DATASET:
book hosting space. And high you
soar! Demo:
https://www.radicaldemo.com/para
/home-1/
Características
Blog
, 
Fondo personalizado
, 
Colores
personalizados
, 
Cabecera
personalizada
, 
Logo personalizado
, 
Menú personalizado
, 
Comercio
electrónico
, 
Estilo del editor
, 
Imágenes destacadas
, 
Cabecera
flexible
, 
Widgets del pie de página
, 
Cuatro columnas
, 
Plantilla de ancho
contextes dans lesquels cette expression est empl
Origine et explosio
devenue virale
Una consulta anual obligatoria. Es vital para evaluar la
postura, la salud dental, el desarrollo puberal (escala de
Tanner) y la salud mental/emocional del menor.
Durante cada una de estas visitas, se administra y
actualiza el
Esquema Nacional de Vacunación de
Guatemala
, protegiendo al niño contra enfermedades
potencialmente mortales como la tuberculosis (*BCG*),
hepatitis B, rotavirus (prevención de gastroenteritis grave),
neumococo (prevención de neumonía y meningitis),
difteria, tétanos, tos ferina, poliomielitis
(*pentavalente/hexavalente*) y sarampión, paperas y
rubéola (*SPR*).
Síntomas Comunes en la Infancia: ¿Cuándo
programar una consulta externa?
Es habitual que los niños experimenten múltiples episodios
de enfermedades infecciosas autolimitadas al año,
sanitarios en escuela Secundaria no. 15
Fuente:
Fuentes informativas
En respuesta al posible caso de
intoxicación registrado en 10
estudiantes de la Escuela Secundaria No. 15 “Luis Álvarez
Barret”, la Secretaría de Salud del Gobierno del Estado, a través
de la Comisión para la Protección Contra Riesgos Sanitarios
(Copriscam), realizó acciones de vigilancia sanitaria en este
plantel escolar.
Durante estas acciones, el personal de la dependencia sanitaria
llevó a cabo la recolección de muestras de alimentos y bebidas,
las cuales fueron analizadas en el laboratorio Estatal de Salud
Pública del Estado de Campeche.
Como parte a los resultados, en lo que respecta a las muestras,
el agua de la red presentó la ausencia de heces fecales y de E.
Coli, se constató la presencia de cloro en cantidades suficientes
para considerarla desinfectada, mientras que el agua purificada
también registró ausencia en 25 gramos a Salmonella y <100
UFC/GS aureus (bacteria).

TRY IT:
Write out exactly the lines above from the line with "actualiza el" through the line with "neumococo (prevención de", both of them included, and leave out all other lines.

RESPONSE TO THIS EXERCISE:
actualiza el
Esquema Nacional de Vacunación de
Guatemala
, protegiendo al niño contra enfermedades
potencialmente mortales como la tuberculosis (*BCG*),
hepatitis B, rotavirus (prevención de gastroenteritis grave),
neumococo (prevención de neumonía y meningitis),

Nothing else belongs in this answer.